You need to know the numbers and guidance when your company or companies report, and the futures market can give you a quick read on how Wall Street reacted. That said, be ready for large swings.
"Liquidity is less and stocks tend to be more volatile after hours," Peterson said. "But maybe I see something interesting because of news that broke or earnings released and I want to be aware of it the following day. Traders generally like to go to where the action is because stocks in the news typically have the potential for a larger move, one way or the other."
Before logging off: It can also help to check market stats like daily volume and the number of stocks that advanced versus the number that declined. A market that rises sharply in low volume could indicate lack of widespread conviction in the rally. "Big volume days mean more than light volume days," Hincks said.
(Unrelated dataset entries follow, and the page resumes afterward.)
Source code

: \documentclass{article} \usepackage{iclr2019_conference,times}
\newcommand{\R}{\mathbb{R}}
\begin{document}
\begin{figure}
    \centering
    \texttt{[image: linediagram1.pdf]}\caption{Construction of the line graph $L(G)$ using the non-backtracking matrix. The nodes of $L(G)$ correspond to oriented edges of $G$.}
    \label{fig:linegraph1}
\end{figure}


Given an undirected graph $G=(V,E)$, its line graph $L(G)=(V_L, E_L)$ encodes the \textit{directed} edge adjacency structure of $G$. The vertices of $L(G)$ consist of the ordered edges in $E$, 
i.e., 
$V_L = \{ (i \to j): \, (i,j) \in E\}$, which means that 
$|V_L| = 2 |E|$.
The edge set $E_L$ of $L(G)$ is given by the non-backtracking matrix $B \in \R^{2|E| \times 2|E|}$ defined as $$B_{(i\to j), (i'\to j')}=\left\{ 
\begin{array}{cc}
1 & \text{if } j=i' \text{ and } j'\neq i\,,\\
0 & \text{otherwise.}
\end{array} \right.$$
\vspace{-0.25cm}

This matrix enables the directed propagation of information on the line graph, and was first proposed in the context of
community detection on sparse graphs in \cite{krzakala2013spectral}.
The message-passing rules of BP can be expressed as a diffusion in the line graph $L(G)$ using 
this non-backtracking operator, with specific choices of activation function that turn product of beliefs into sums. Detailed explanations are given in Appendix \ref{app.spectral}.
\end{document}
And if major indexes fell but advancing shares outpaced decliners, it could indicate that just a few large names weakened while much of the market gained, giving you a different spin than you might get from watching the major indexes alone. Rising volatility in a rising market can also be a sign that something needs to give.
Trading actively can be frenetic and intense, even if it's only a few trades a week or month. That's why it should involve a real commitment to learning and practicing. Neither will prevent bad trades or possible loss of cash, but both could set you up for a higher chance of success.
The information provided here is for general informational purposes only and should not be considered an individualized recommendation or personalized investment advice. The investment strategies mentioned here may not be suitable for everyone. Each investor needs to review an investment strategy for his or her own particular situation before making any investment decision.
All expressions of opinion are subject to change without notice in reaction to shifting market conditions. Data contained herein from third-party providers is obtained from what are considered reliable sources. However, its accuracy, completeness, or reliability cannot be guaranteed.
Examples provided are for illustrative purposes only and not intended to be reflective of results you can expect to achieve.
Investing involves risk, including loss of principal.
Past performance is no guarantee of future results.